Scrivi il seguito della sentenza della Cassazione sul sequestro preventivo di beni immobili, a partire dall'ultima frase riportata.

**Articolo**.
◇ ◇ ◇
Cass. pen. Sez. I, Sent., (ud. 27-05-2013) 25-06-2013, n. 27762

Sentenza scelta dal dott. Domenico Cirasole direttore del sito giuridico http://www.gadit.it/




Svolgimento del processo
1. – Con ordinanza deliberata in data 13 dicembre 2012, depositata in cancelleria il 14 dicembre 2012, il Tribunale di Lucca, quale giudice del riesame, rigettava la richiesta di riesame avanzata nell’interesse di G.G. avverso il decreto di sequestro preventivo emesso in data 16 novembre 2012 dal Giudice per le indagini preliminari del Tribunale di Lucca avente ad oggetto alcuni beni immobili ed altro, provvedimento che veniva così confermato.
In via di premessa, il giudice chiariva che il sequestro era stato disposto nei confronti di G.A. e G.G., indagati del reato di cui alla L. n. 646 del 1982, artt. 30 e 31 (omessa comunicazione al nucleo di Polizia tributaria circa la variazione patrimoniale di persona sottoposta a misura di prevenzione) e L. n. 356 del 1992, art. 12 quinquies (trasferimento fraudolento di valori).
Il giudice argomentava la propria decisione rilevando sussistere sia il fumus del reato che il presupposto cautelare.
2. – Avverso il citato provvedimento, tramite il proprio difensore avv. xxx, ha Interposto tempestivo ricorso per cassazione G.G. e G.A. chiedendone l’annullamento per violazione di legge e vizi motivazionali.
In particolare è stato rilevato dai ricorrenti, con un unico atto di ricorso, che non poteva in alcun modo essere configurato il reato di cui alla L. n. 356 del 1992, art. 12 quinquies sia sotto il profilo soggettivo che di quello oggettivo. Il G.A. non aveva aggirato le misure patrimoniali L. n. 575 del 1965, ex art. 10 posto che non era stato comprovato che i mezzi economici per la costituzione e la gestione della ditta individuale di cui G., il figlio, era titolare, provenissero da A. anche perchè essa ditta era stata istituita nel 2001 quando ancora A. era detenuto in carcere, mentre solo nel 2008 era entrato a far parte dell’attività economica del figlio.
Motivi della decisione
3. – Il ricorso è manifestamente infondato e deve essere dichiarato inammissibile con ogni dovuta conseguenza di legge.
◇ ◇ ◇
**Estratto del dataset**.
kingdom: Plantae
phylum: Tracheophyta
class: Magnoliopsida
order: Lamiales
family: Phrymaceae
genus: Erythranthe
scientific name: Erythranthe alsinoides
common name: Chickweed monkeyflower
◇ ◇ ◇
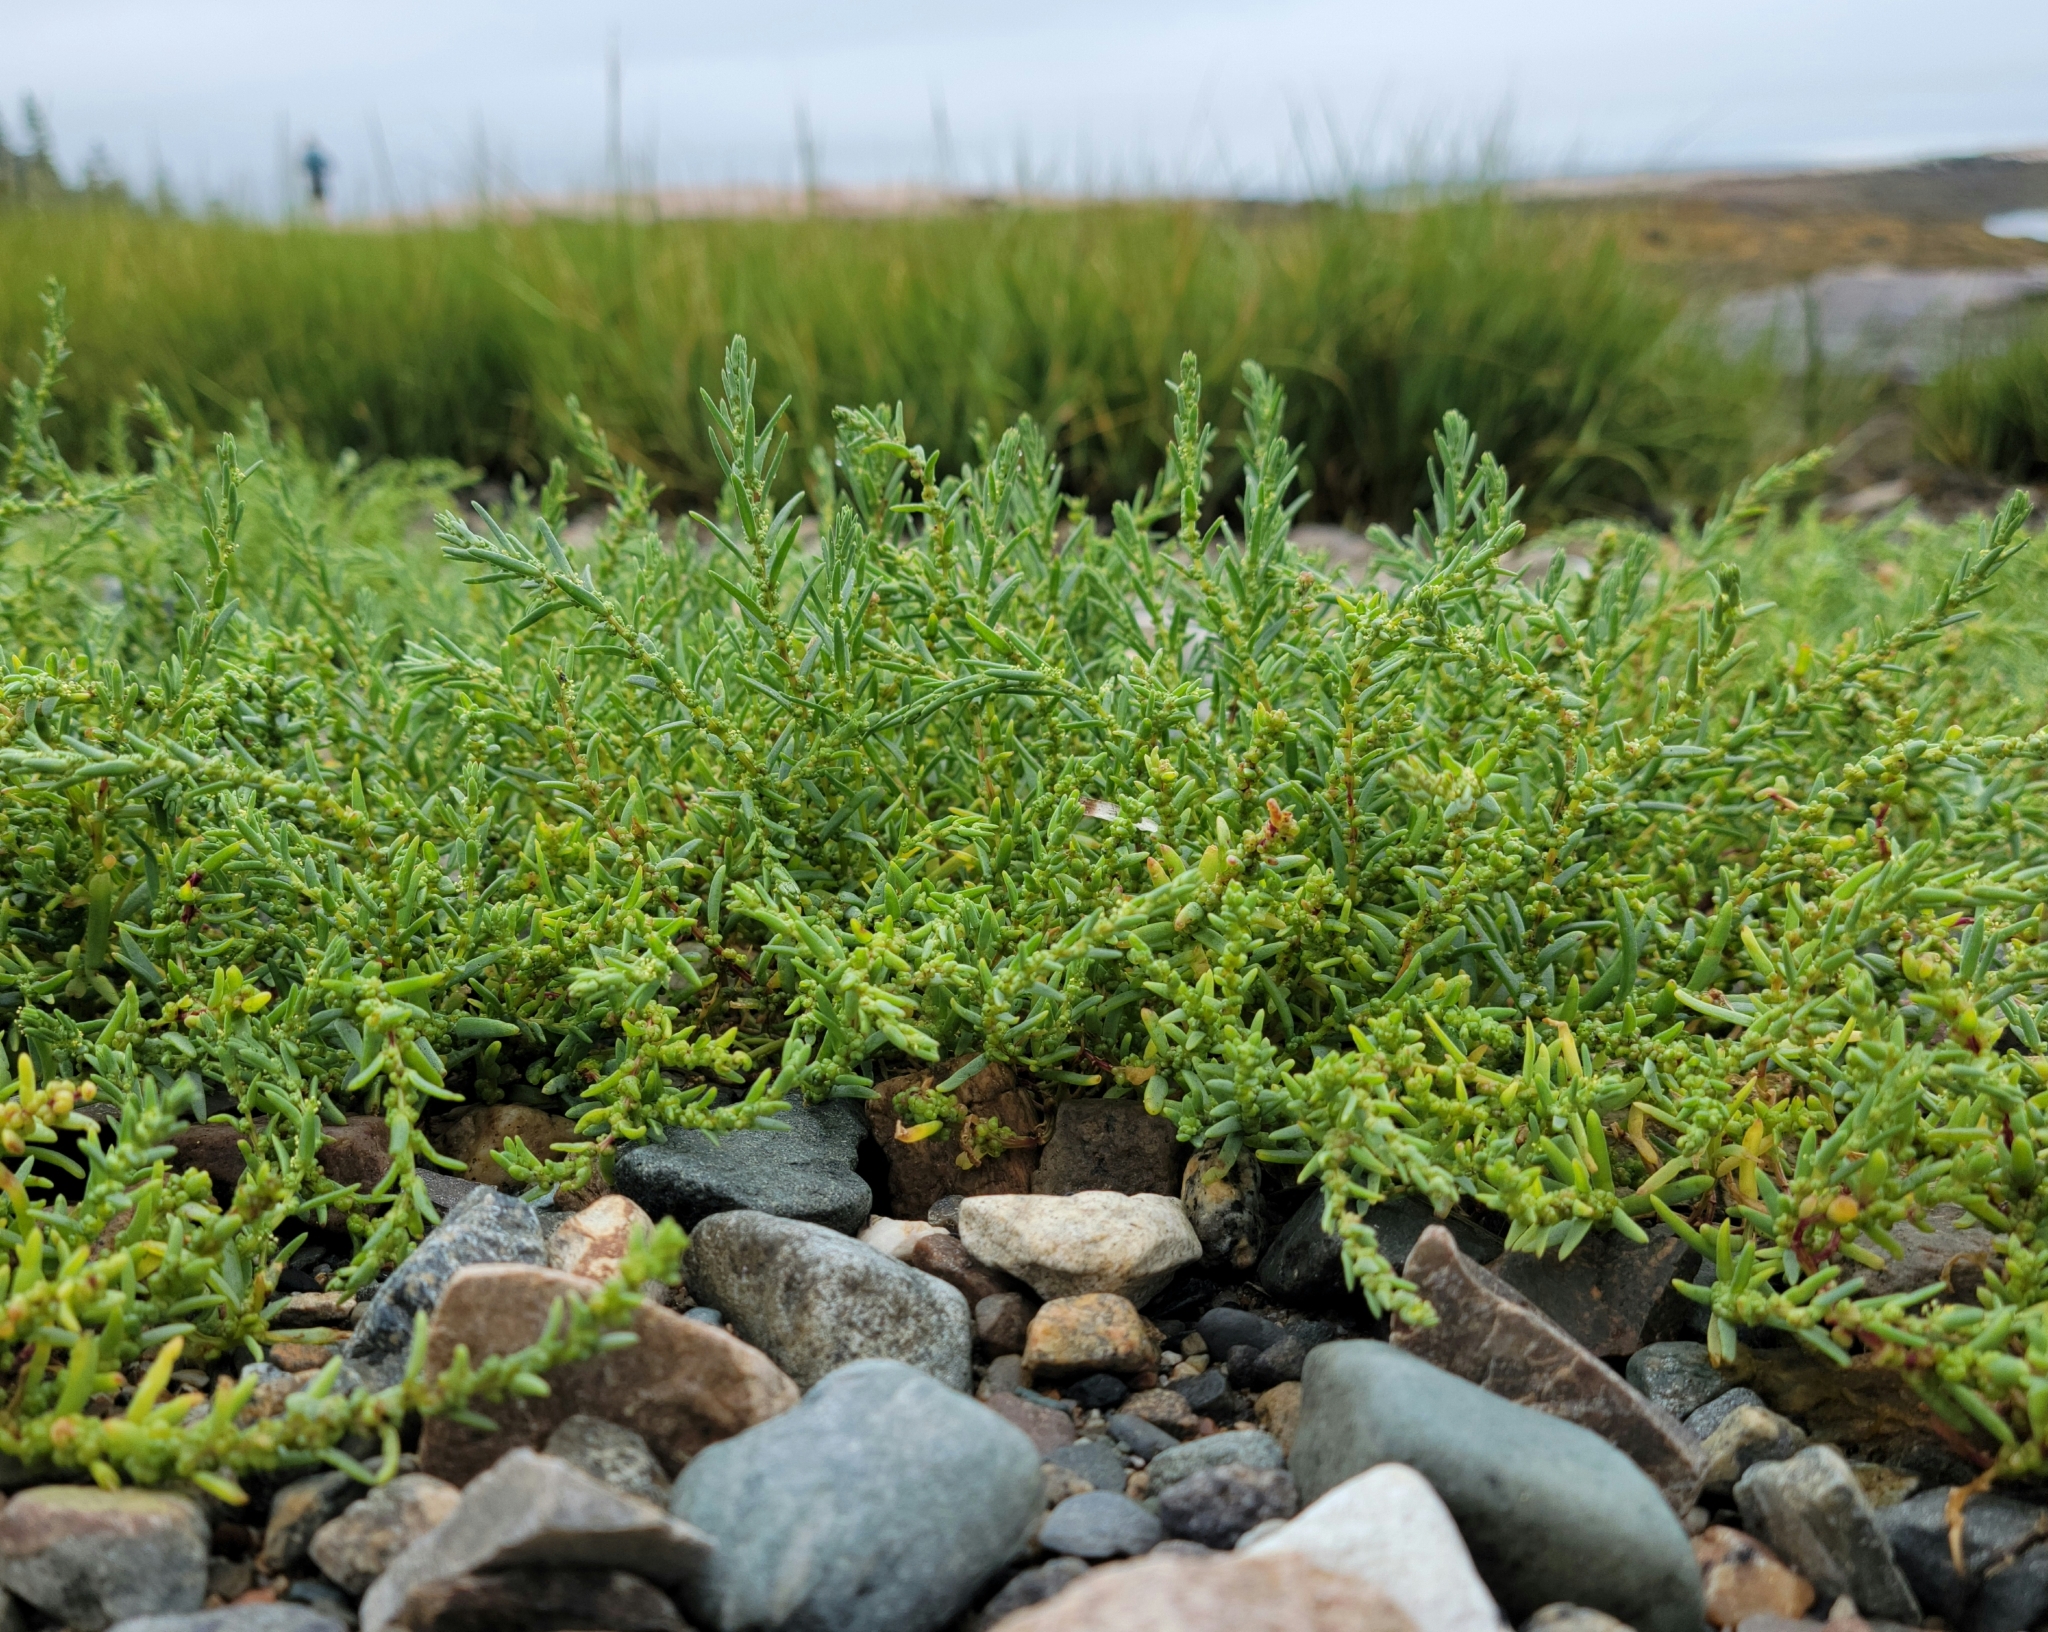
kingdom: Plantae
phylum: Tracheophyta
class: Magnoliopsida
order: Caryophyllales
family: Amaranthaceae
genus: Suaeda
◇ ◇ ◇
**Risultato esercizio**.
3.1 – E’ orientamento consolidato di questa Corte che il ricorso per cassazione in tema di misure cautelari reali, siccome limitato alla violazione di legge, è proponibile solo per denunciare la mancanza assoluta di motivazione dell’ordinanza di conferma di un sequestro preventivo circa la sussistenza dei presupposti idonei a legittimare detta misura cautelare (cfr., in termini, Cass., Sez. 2, 16 novembre 2006, n. 5225). E’ da escludere quindi la sindacabilità dell’illogicità manifesta della motivazione, di cui all’art. 606 cod. proc. pen., comma 1, lett. e), trattandosi di vizio non riconducibile alla tipologia della violazione di legge (cfr., in termini, Cass. Sez. Un. 28 maggio 2003 n. 12). E’ richiesto invece che la motivazione manchi assolutamente, ovvero sia del tutto priva dei requisiti minimi di coerenza e di completezza, sì da non essere comprensibile l’iter logico seguito dal giudice di merito, ovvero che le linee argomentative del provvedimento siano così scoordinate da rendere impossibile la percezione delle ragioni che hanno giustificato il provvedimento (Cass., Sez. 2, 14 novembre 2008, n. 4515S, Gasparro).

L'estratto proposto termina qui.